(EXTRACT PROVIDED begins)

Thousands of career and technical education students and educators participated in the NYWASD (#Yes2AgSafety) celebration at the 89th National FFA Convention and Expo this year.

Throughout NYWASD, the CareerSafe team, along with their partnered organizations from the Safety in Agriculture for Youth (SAY) project, which is funded by the U.S. Department of Agriculture (USDA), National Institute of Food and Agriculture, created hundreds of new relationships and established fresh opportunities in increasing awareness for ag safety for young workers prior to their first jobs. “We’re working together across organizations, universities, and communities to educate the youth that will be leaders of our future and move the conversation in a direction that can protect these young people early,” said SAY project leader Dennis Murphy, Nationwide Insurance Professor of Agricultural Safety and Health at Penn State. Students, teachers, and industry leaders were encouraged to sign the safety banner and pledge to make safety a priority. This year’s banner was completely full with signatures signifying a commitment to safety. CareerSafe distributed commemorative t-shirts and other giveaways for students and educators participating in the event.

CareerSafe’s founder, Dr. Larry Teverbaugh, stated, “On National Young Worker Ag Safety Day, over 4,000 ag teachers and students pledged to embrace safety and health awareness and practices in their schools, workplace, homes and communities. It is our mission to help lower the injuries and fatalities of young people working in agriculture. We are proud to advocate for establishing agriculture safety and health practices early in a young person’s life.”

Health and safety of youth active in agriculture are paramount to the well-being of families, the vitality of our rural communities, and the prosperity of the U.S. agricultural enterprise,” said Aida Balsano, National Program Leader, Division of Family & Consumer Sciences, National Institute of Food and Agriculture.  “By supporting agricultural safety for youth, we contribute to a culture of health for all.”

(EXTRACT PROVIDED ends)
(RECORDED INFORMATION begins)

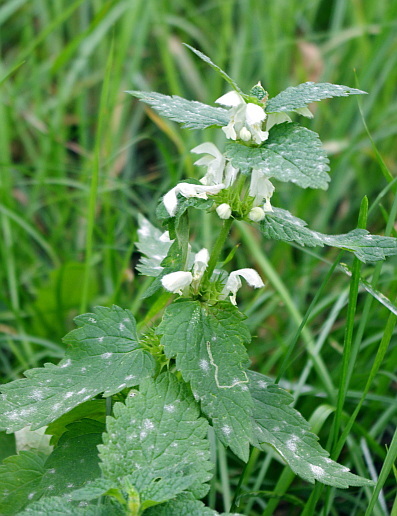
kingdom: Plantae
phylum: Tracheophyta
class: Magnoliopsida
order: Lamiales
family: Lamiaceae
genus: Lamium
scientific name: Lamium album
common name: White dead-nettle
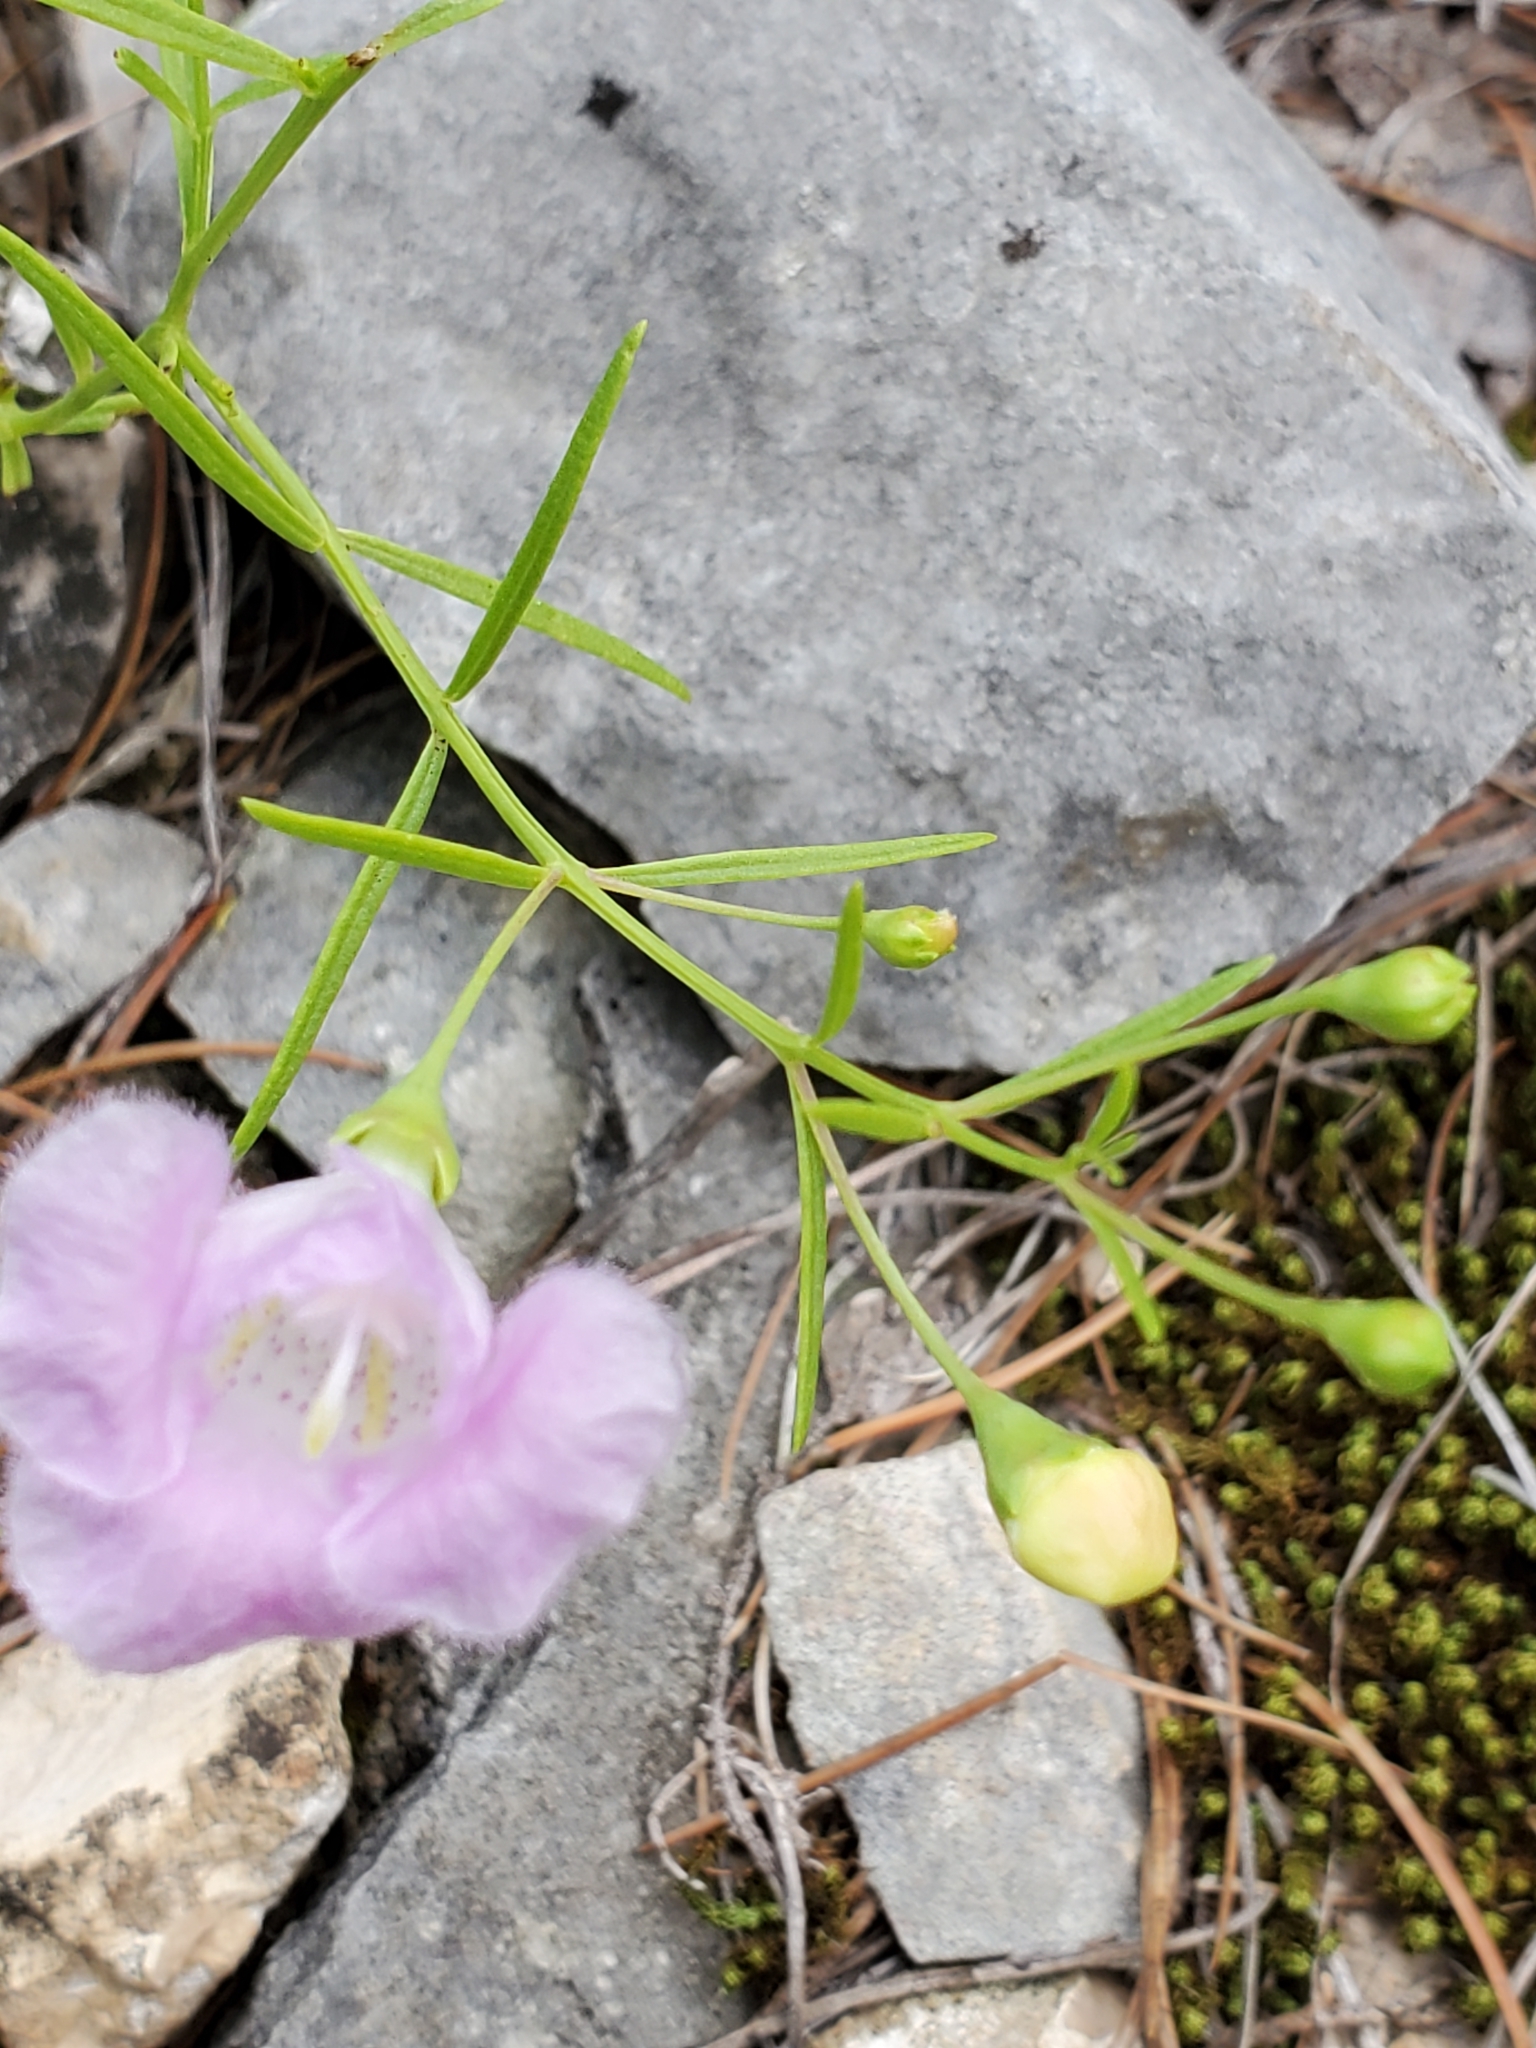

(RECORDED INFORMATION ends)

▶ [EXERCISE OBJECTIVE] Reproduce the entire account of the National Young Worker Ag Safety Day celebration above, word for word.

▶ [WRITTEN SOLUTION]
Thousands of career and technical education students and educators participated in the NYWASD (#Yes2AgSafety) celebration at the 89th National FFA Convention and Expo this year.

Throughout NYWASD, the CareerSafe team, along with their partnered organizations from the Safety in Agriculture for Youth (SAY) project, which is funded by the U.S. Department of Agriculture (USDA), National Institute of Food and Agriculture, created hundreds of new relationships and established fresh opportunities in increasing awareness for ag safety for young workers prior to their first jobs. “We’re working together across organizations, universities, and communities to educate the youth that will be leaders of our future and move the conversation in a direction that can protect these young people early,” said SAY project leader Dennis Murphy, Nationwide Insurance Professor of Agricultural Safety and Health at Penn State. Students, teachers, and industry leaders were encouraged to sign the safety banner and pledge to make safety a priority. This year’s banner was completely full with signatures signifying a commitment to safety. CareerSafe distributed commemorative t-shirts and other giveaways for students and educators participating in the event.

CareerSafe’s founder, Dr. Larry Teverbaugh, stated, “On National Young Worker Ag Safety Day, over 4,000 ag teachers and students pledged to embrace safety and health awareness and practices in their schools, workplace, homes and communities. It is our mission to help lower the injuries and fatalities of young people working in agriculture. We are proud to advocate for establishing agriculture safety and health practices early in a young person’s life.”

Health and safety of youth active in agriculture are paramount to the well-being of families, the vitality of our rural communities, and the prosperity of the U.S. agricultural enterprise,” said Aida Balsano, National Program Leader, Division of Family & Consumer Sciences, National Institute of Food and Agriculture.  “By supporting agricultural safety for youth, we contribute to a culture of health for all.”